Current and former players have disagreed about whether such “bounty” systems are a part of the game, or out-of-bounds. Former NFL MVP Kurt Warner was not surprised, but said, “I don’t think there’s any place in [the NFL] for trying to injure people.” Former NFL MVP Brett Favre, however, didn’t object to the bounty program, even when confronted with the news that one Saints player offered $10,000 to anyone who could knock him out of the 2009 NFL Championship game. Favre simply said, “I’m not pissed. It’s football.”

Regardless of the players’ views, any efforts to intentionally hurt each other are barbaric and counter-productive, and probably illegal.

By valuing success on the field over a colleague’s short and long-term quality of life, the bounty program shows that some NFL players have a barbarically stunted sense of what is important in life. Sadly, the fact that grown athletes believe that success on the field is this important is perhaps to be expected considering the increasingly competitive, time-consuming environments that younger and younger children experience while playing organized sports. Though enthusiastic parents and coaches may have the best of intentions, my own experiences as a high school soccer coach have left me with no doubt that too many children who play, travel, club, select, or AAU sports have gained the impression that what they are doing on the field is more important than it is. 

Pro athletes are paid to win, and they should try very hard to do so. Yet if the bounty program proves anything, it’s proven that some NFL players fail to understand that winning isn’t everything. NFL players should hold humanity in higher regard, show that they respect themselves and their colleagues, and commit themselves to setting a good example for children by eliminating bounties.

The bounty program may also be illegal because of the bounty program’s implications for the “assumption of risk” legal doctrine. The assumption of risk doctrine is the reason that tackling someone in an NFL game is legal, while hitting someone the same way on the street is illegal. In the United States, courts have ruled that those who participate in sports accept risks that are “obvious and necessary.” While accepting the risk that one could be accidentally injured playing NFL football is clearly “obvious and necessary,” accepting the risk that an opponent could not just intentionally hurt someone, but intentionally hurt someone for money, seems to exceed the level of risk that is obviously inherent in playing the game.
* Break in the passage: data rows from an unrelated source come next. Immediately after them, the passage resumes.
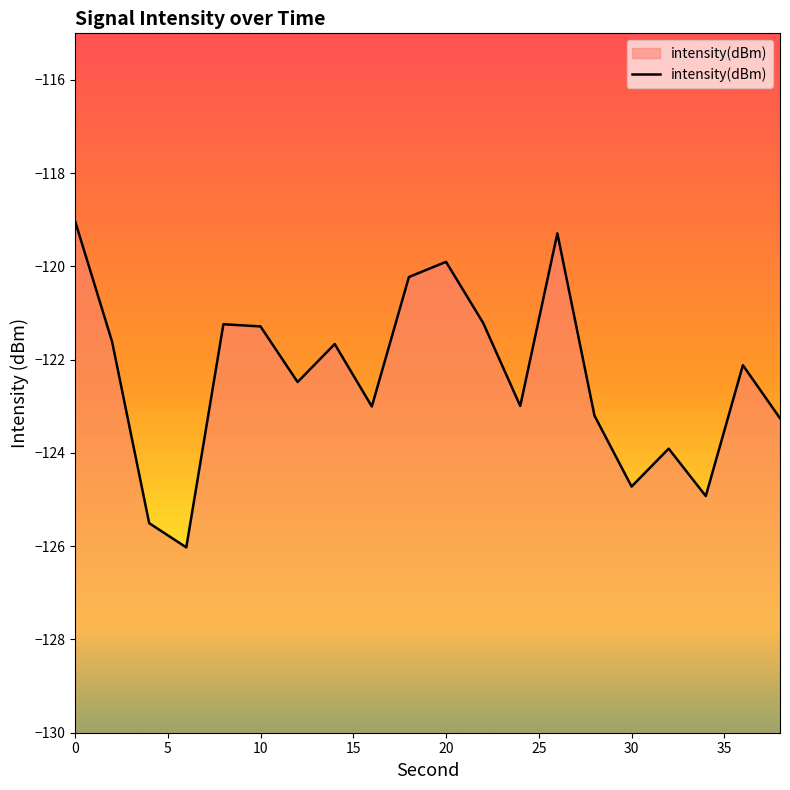

Reading right to left, transcribe all the data shown in this chart.

-123.3	-122.1	-124.9	-123.9	-124.7	-123.2	-119.3	-123.0	-121.2	-119.9	-120.2	-123.0	-121.7	-122.5	-121.3	-121.2	-126.0	-125.5	-121.6	-119.0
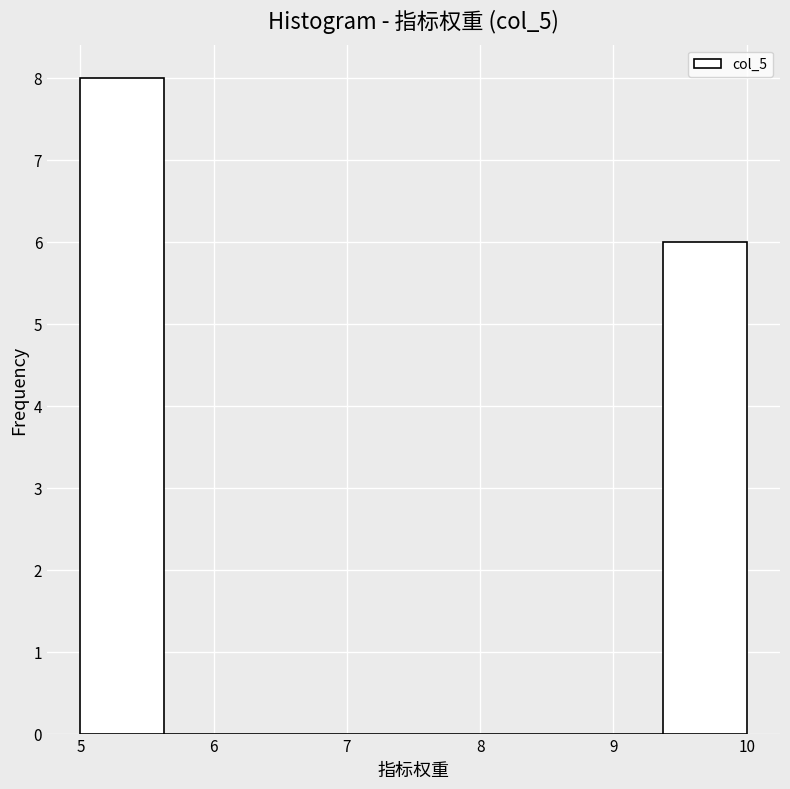

What is the height of the bar covering 5.0 to 5.6 on the x-axis? Neither the bar edges nor the heights are printed on the chart, so give them approximately, as read against the axes.

8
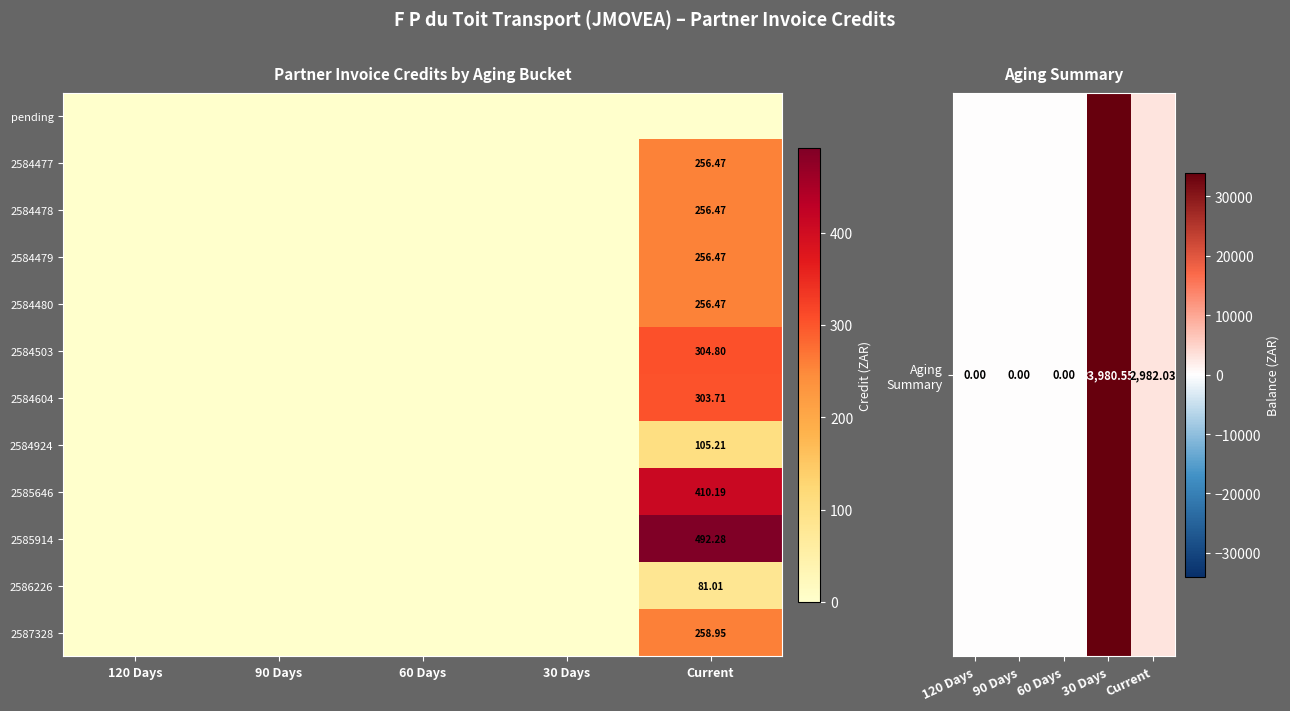

List the series in order of their peak value, lowest first.

2586226, 2584924, 2584477, 2584478, 2584479, 2584480, 2587328, 2584604, 2584503, 2585646, 2585914, Aging Summary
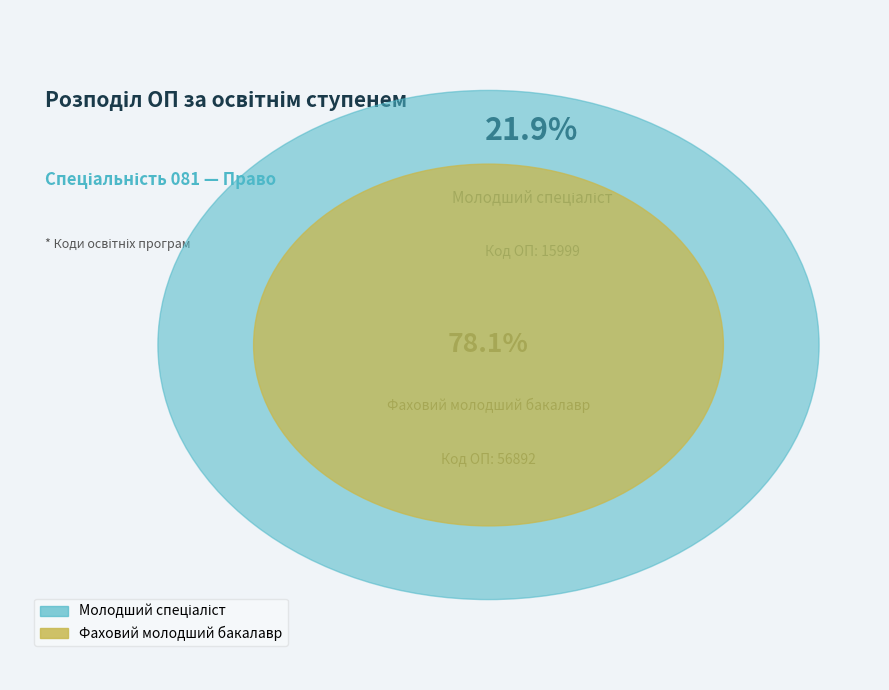

To the nearest percent, what is the difference between the Фаховий молодший бакалавр and Молодший спеціаліст slice percentages?

56%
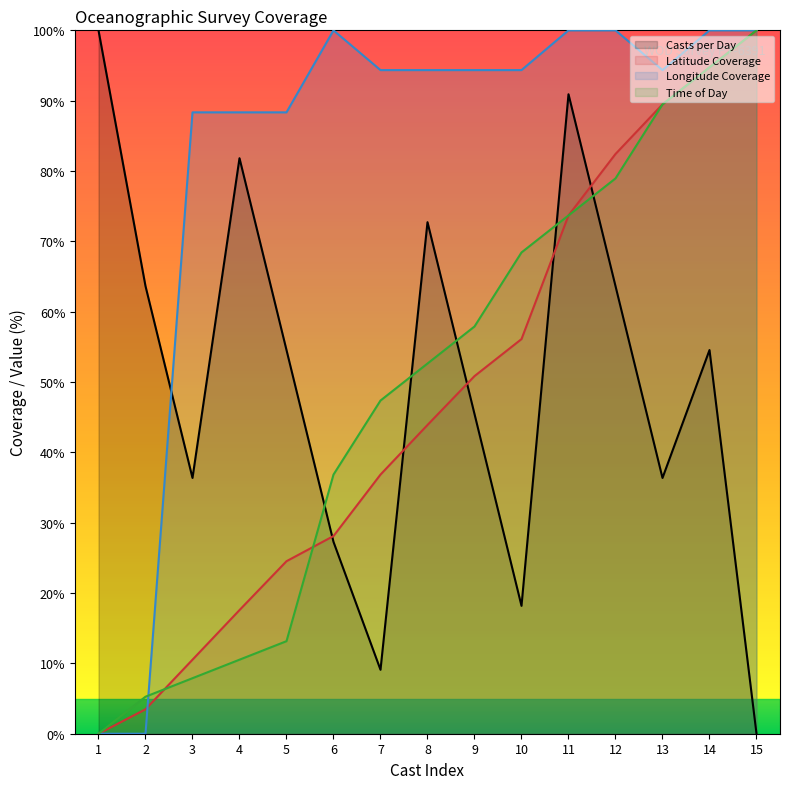

Is the value of Latitude Coverage at 5 greater than the value of Casts per Day at 5?

No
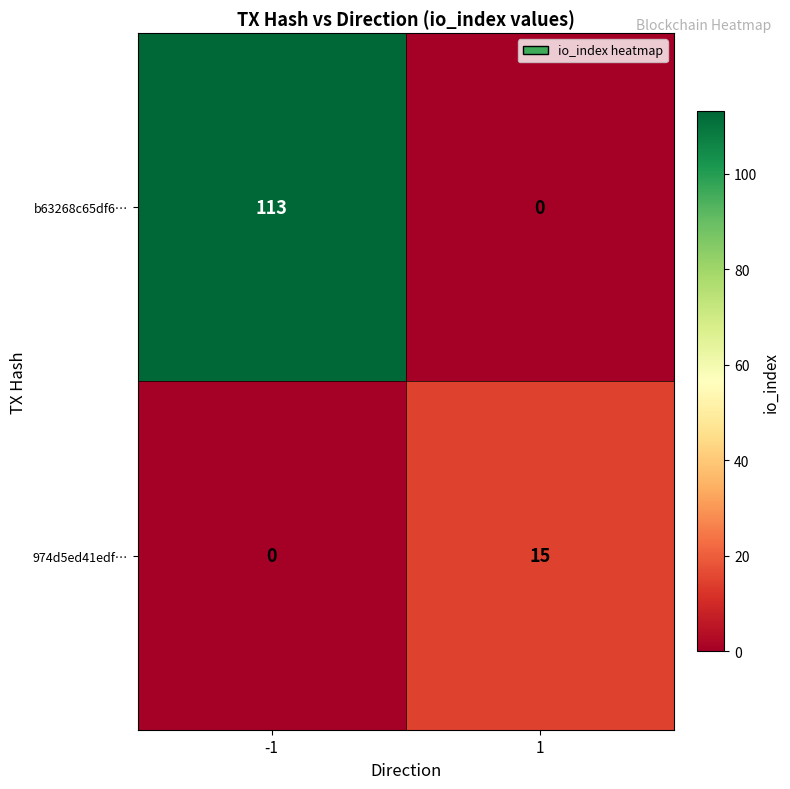

Is it true that b63268c65df6… equals 0 at 1?

True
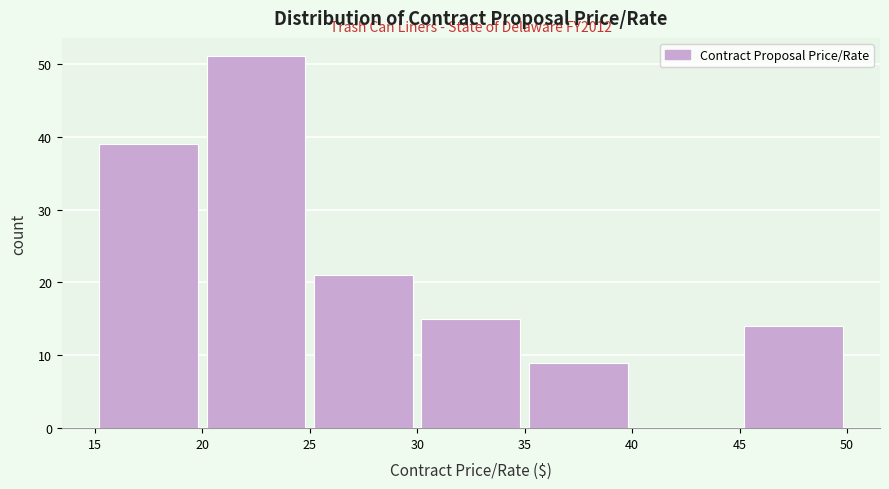

Over which range of the x-axis is the bar tallest?

20 to 25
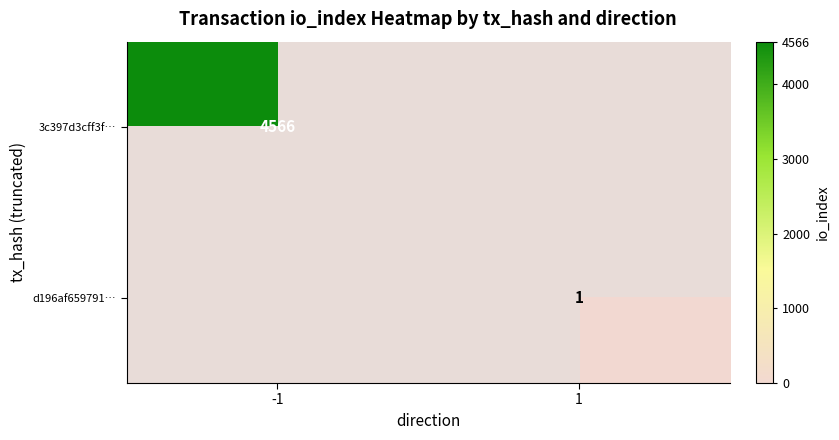

Between 1 and -1, which is larger?

-1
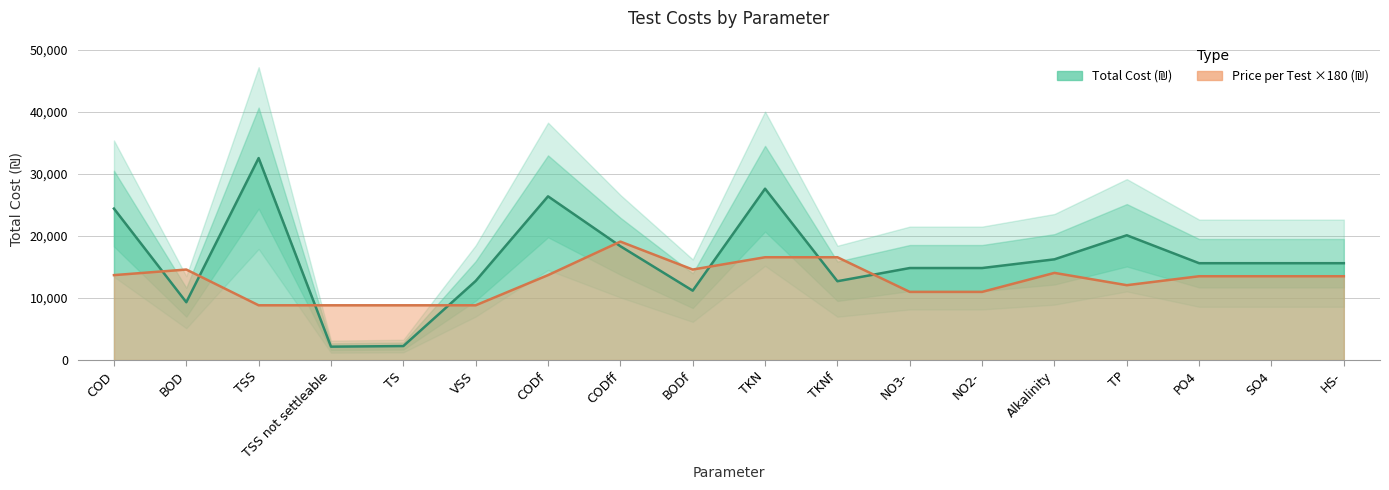

What are all the series names shown in the legend?

price_per_test, total_cost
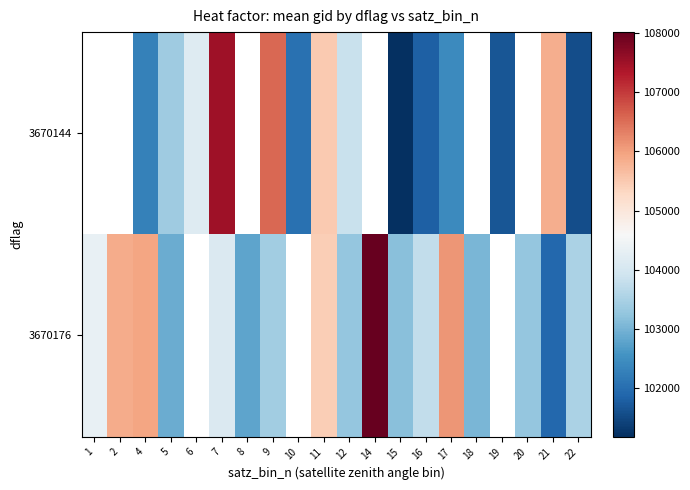

Is it true that 3670144 equals 102430.0 at 17?

True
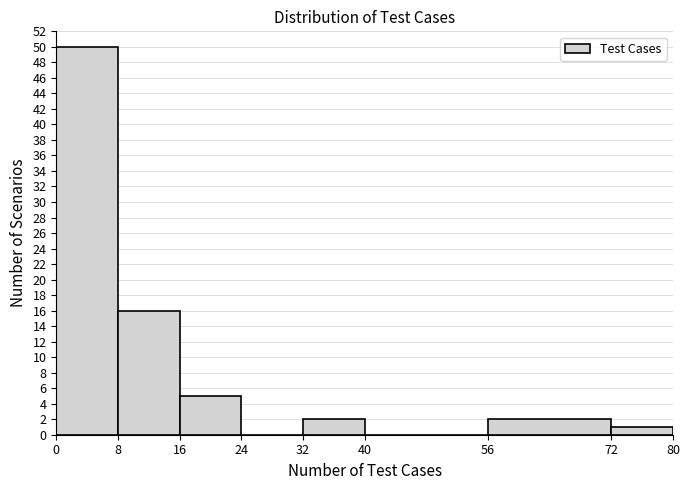

Which range on the x-axis has the tallest bar?

0 to 8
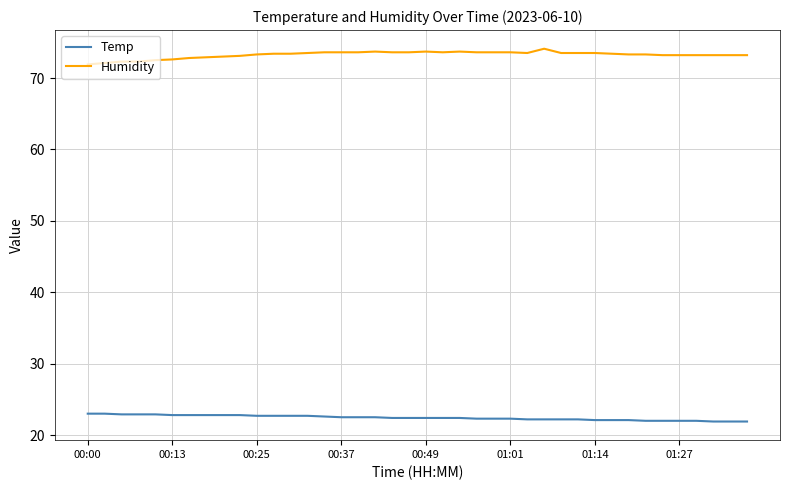

True or false: Temp and Humidity intersect in this chart.

False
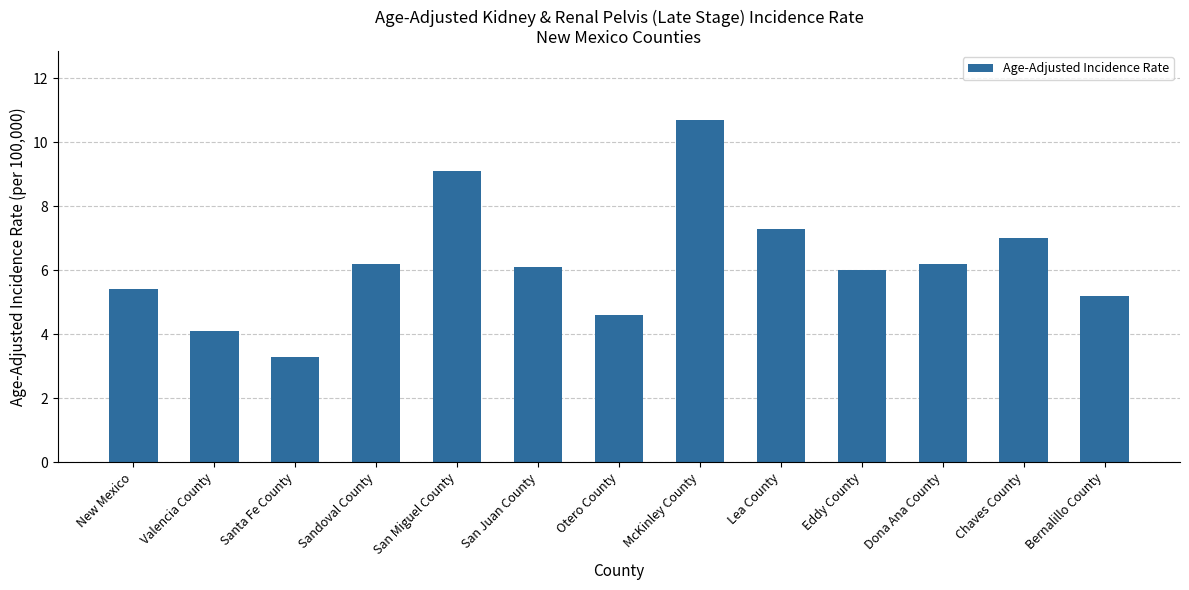

What is the difference between the values at Santa Fe County and San Miguel County?

5.8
In the coming weeks, it will be interesting to see whether anyone who thinks they were victimized by the bounty system sues the NFL, the New Orleans Saints, or the coaches or players who participated in the system.

Efforts to purposely injure players also hurt the quality of the NFL’s product, which hurts everyone involved with the NFL. The players that are on the field during an NFL game have competed for years to become to very best at their craft. If the best players are injured and cannot play, the game’s talent level drops, the quality of the competition suffers, and the NFL’s product is diminished. As a case in point, look no further than last year’s Indianapolis Colts team to see how an injury to a key player can hurt a team’s marketability. Without injured star quarterback Peyton Manning, the Colts went from one of the league’s most enjoyable teams to watch to virtually unwatchable, as the Colts tied for the worst record in the NFL.     

The NFL has long recognized that, though their teams compete with each other on the field, each team contributes to a shared overall product. The NFL has reflected their belief in a shared overall product by instituting revenue sharing policies between teams throughout the NFL. Players’ efforts to intentionally hurt each other are thus foolish and counter-productive because excluding the best players hurts the NFL’s product, and ultimately every other team in the process, including one’s own. 

NFL bounties are thus barbaric, counter-productive, and probably illegal, and the NFL is right to attempt to eliminate them in the future.